Extracted text.
○ ○ ○ ○

World renowned Scottish composer Sir James MacMillan launched a festival in his home town, Cumnock in Ayrshire, to bring classical music to a wider audience and to give something back to his local community.

Now in its fifth year, the Cumnock Tryst has just announced its programme for the 2018 festival, which runs from October 4-7, and will feature luminaries including the English tenor Ian Bostridge, Harry Christophers and The Sixteen, and a new oratorio composed by MacMillan.

Sir James said: ‘The last five years have been an exciting journey for me as the festival has gradually put down roots in the town where I grew up. There are already many glorious memories of the first four Trysts and this year we can expect something truly joyous.’

The composer has long championed music education and campaigns against council cuts that threaten to make instrumental lessons the preserve of the middle classes. He has written recently about the central role music played in towns like his, a former mining community, where it was commonplace to join brass bands and sing in choirs.

‘I fell in love with music as a little boy in Cumnock, Ayrshire, in the late 1960s,’ wrote Sir James  in a national newspaper last week. ‘There wasn’t a lot of money around – many people were genuinely poor.

‘My grandfather was a coal miner who loved music – he played euphonium in colliery bands and sang in his church choir. He got me my first cornet and took me to band practices in nearby Dalmellington. This was the beginning of a magical life in music for me.’

Now an international star, MacMillan has channelled his success into staging his own festival, with hand-picked orchestras and soloists, bringing both world famous and local performers together in an event that spans classical, choral, jazz, pop and folk.

Sir James MacMillan is bringing music to his hometown of Cumnock

The festival opens on Thursday, October 4, with artists in residence, the Edinburgh Quartet, premiering a new work from Rory Boyle, String Quartet No 2 Quartetto da Requiem, alongside works by Haydn and Dvorák in St John’s Church in Cumnock.

○ ○ ○ ○

Dataset entries.
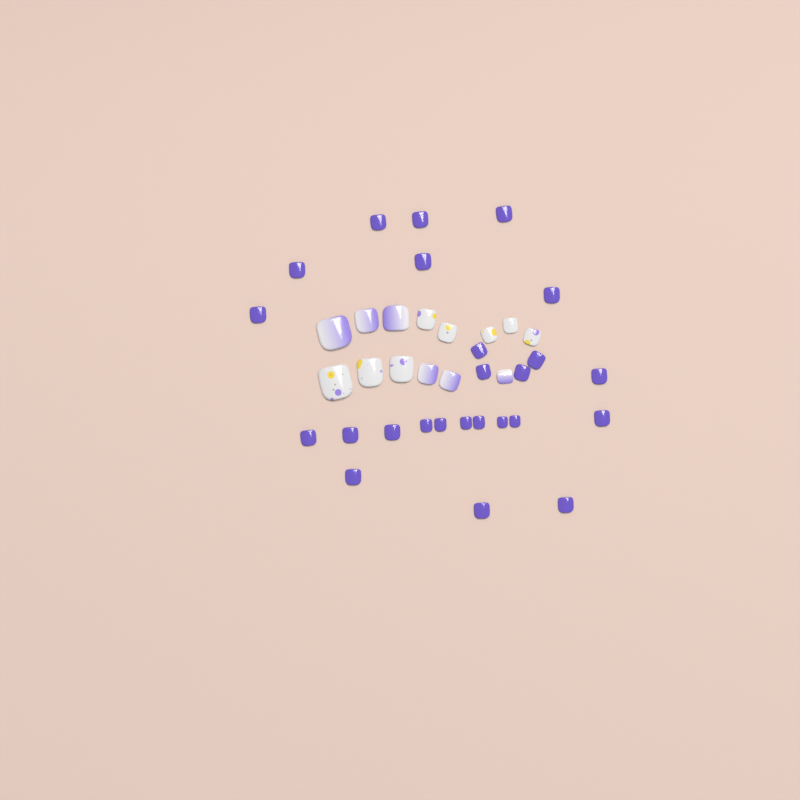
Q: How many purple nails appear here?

○ ○ ○ ○

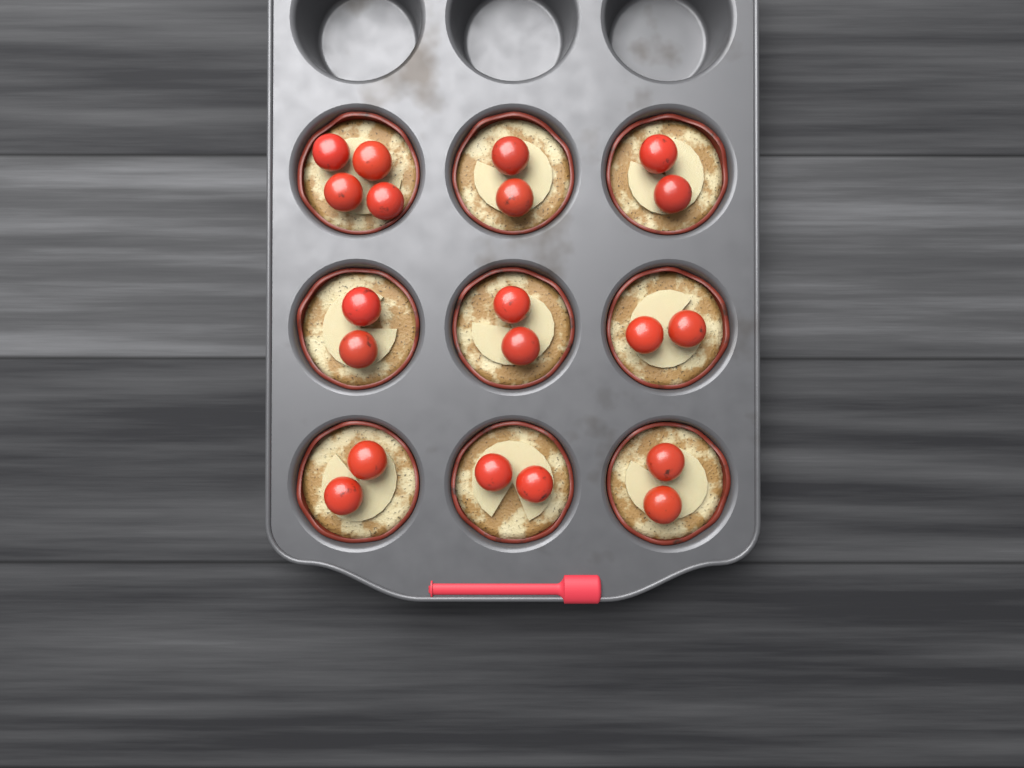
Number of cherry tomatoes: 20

○ ○ ○ ○

Required work. According to the Cumnock Tryst article, what instrument did MacMillan's grandfather play in colliery bands? The entries have no connection to the Cumnock Tryst article.

Final answer. The euphonium.